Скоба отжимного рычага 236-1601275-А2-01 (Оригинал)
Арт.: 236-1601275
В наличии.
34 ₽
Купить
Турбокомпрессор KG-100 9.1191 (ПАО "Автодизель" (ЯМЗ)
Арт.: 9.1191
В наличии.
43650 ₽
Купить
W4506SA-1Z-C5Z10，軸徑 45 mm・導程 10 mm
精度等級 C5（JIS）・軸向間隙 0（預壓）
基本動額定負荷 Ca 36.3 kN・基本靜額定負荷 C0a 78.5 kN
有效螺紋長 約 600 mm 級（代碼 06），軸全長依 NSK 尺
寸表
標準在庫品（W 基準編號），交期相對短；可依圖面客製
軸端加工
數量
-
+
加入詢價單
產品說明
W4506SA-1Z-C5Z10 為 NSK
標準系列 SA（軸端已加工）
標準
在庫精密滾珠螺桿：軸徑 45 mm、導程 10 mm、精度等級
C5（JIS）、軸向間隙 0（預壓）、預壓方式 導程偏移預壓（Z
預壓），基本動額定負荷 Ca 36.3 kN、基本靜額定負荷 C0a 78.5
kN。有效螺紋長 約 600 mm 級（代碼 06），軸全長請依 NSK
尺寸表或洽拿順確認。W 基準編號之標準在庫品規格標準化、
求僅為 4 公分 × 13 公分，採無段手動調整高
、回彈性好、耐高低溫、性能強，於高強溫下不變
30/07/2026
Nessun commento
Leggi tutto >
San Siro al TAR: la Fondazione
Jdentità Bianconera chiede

[Task details] Nothing should be dropped: transcribe all the material exactly.

[Output of the exercise]
Скоба отжимного рычага 236-1601275-А2-01 (Оригинал)
Арт.: 236-1601275
В наличии.
34 ₽
Купить
Турбокомпрессор KG-100 9.1191 (ПАО "Автодизель" (ЯМЗ)
Арт.: 9.1191
В наличии.
43650 ₽
Купить
W4506SA-1Z-C5Z10，軸徑 45 mm・導程 10 mm
精度等級 C5（JIS）・軸向間隙 0（預壓）
基本動額定負荷 Ca 36.3 kN・基本靜額定負荷 C0a 78.5 kN
有效螺紋長 約 600 mm 級（代碼 06），軸全長依 NSK 尺
寸表
標準在庫品（W 基準編號），交期相對短；可依圖面客製
軸端加工
數量
-
+
加入詢價單
產品說明
W4506SA-1Z-C5Z10 為 NSK
標準系列 SA（軸端已加工）
標準
在庫精密滾珠螺桿：軸徑 45 mm、導程 10 mm、精度等級
C5（JIS）、軸向間隙 0（預壓）、預壓方式 導程偏移預壓（Z
預壓），基本動額定負荷 Ca 36.3 kN、基本靜額定負荷 C0a 78.5
kN。有效螺紋長 約 600 mm 級（代碼 06），軸全長請依 NSK
尺寸表或洽拿順確認。W 基準編號之標準在庫品規格標準化、
求僅為 4 公分 × 13 公分，採無段手動調整高
、回彈性好、耐高低溫、性能強，於高強溫下不變
30/07/2026
Nessun commento
Leggi tutto >
San Siro al TAR: la Fondazione
Jdentità Bianconera chiede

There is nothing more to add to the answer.